> Problem details: Please reproduce every line of the entries below word for word, keeping each line in its original order.

> Materials provided:
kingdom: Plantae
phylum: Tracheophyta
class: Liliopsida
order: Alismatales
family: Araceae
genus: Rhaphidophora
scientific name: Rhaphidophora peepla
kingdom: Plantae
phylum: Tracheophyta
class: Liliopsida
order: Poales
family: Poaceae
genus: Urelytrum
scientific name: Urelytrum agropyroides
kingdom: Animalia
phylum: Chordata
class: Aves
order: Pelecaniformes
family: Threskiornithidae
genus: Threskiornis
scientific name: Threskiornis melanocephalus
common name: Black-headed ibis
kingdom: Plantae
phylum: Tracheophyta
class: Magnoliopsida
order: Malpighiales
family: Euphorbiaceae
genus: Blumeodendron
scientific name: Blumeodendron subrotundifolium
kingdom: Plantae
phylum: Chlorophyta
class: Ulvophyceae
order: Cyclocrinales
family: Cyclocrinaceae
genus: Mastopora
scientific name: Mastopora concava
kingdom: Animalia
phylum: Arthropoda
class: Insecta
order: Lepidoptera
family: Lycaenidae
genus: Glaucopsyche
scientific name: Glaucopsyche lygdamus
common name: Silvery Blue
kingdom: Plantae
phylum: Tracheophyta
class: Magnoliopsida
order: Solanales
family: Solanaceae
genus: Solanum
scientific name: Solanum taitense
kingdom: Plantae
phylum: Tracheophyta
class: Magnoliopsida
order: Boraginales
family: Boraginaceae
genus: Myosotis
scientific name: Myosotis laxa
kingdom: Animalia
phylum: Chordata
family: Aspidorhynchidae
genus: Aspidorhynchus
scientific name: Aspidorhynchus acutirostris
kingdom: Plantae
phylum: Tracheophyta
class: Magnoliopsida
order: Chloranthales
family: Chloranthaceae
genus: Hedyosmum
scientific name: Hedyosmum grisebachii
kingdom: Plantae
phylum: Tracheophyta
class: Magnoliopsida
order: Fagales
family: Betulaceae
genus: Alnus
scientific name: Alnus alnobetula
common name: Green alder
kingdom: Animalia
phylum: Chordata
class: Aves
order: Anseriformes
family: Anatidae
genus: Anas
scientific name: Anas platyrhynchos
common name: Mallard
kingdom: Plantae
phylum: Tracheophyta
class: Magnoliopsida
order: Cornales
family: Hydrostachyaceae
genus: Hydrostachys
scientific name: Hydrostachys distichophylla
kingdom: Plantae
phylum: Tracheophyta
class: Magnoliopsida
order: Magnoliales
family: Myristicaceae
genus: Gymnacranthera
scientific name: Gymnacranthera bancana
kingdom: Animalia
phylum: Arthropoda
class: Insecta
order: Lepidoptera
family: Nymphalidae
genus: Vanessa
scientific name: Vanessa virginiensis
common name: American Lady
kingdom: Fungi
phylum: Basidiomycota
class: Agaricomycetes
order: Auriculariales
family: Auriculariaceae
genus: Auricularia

> Worked solution:
kingdom: Plantae
phylum: Tracheophyta
class: Liliopsida
order: Alismatales
family: Araceae
genus: Rhaphidophora
scientific name: Rhaphidophora peepla
kingdom: Plantae
phylum: Tracheophyta
class: Liliopsida
order: Poales
family: Poaceae
genus: Urelytrum
scientific name: Urelytrum agropyroides
kingdom: Animalia
phylum: Chordata
class: Aves
order: Pelecaniformes
family: Threskiornithidae
genus: Threskiornis
scientific name: Threskiornis melanocephalus
common name: Black-headed ibis
kingdom: Plantae
phylum: Tracheophyta
class: Magnoliopsida
order: Malpighiales
family: Euphorbiaceae
genus: Blumeodendron
scientific name: Blumeodendron subrotundifolium
kingdom: Plantae
phylum: Chlorophyta
class: Ulvophyceae
order: Cyclocrinales
family: Cyclocrinaceae
genus: Mastopora
scientific name: Mastopora concava
kingdom: Animalia
phylum: Arthropoda
class: Insecta
order: Lepidoptera
family: Lycaenidae
genus: Glaucopsyche
scientific name: Glaucopsyche lygdamus
common name: Silvery Blue
kingdom: Plantae
phylum: Tracheophyta
class: Magnoliopsida
order: Solanales
family: Solanaceae
genus: Solanum
scientific name: Solanum taitense
kingdom: Plantae
phylum: Tracheophyta
class: Magnoliopsida
order: Boraginales
family: Boraginaceae
genus: Myosotis
scientific name: Myosotis laxa
kingdom: Animalia
phylum: Chordata
family: Aspidorhynchidae
genus: Aspidorhynchus
scientific name: Aspidorhynchus acutirostris
kingdom: Plantae
phylum: Tracheophyta
class: Magnoliopsida
order: Chloranthales
family: Chloranthaceae
genus: Hedyosmum
scientific name: Hedyosmum grisebachii
kingdom: Plantae
phylum: Tracheophyta
class: Magnoliopsida
order: Fagales
family: Betulaceae
genus: Alnus
scientific name: Alnus alnobetula
common name: Green alder
kingdom: Animalia
phylum: Chordata
class: Aves
order: Anseriformes
family: Anatidae
genus: Anas
scientific name: Anas platyrhynchos
common name: Mallard
kingdom: Plantae
phylum: Tracheophyta
class: Magnoliopsida
order: Cornales
family: Hydrostachyaceae
genus: Hydrostachys
scientific name: Hydrostachys distichophylla
kingdom: Plantae
phylum: Tracheophyta
class: Magnoliopsida
order: Magnoliales
family: Myristicaceae
genus: Gymnacranthera
scientific name: Gymnacranthera bancana
kingdom: Animalia
phylum: Arthropoda
class: Insecta
order: Lepidoptera
family: Nymphalidae
genus: Vanessa
scientific name: Vanessa virginiensis
common name: American Lady
kingdom: Fungi
phylum: Basidiomycota
class: Agaricomycetes
order: Auriculariales
family: Auriculariaceae
genus: Auricularia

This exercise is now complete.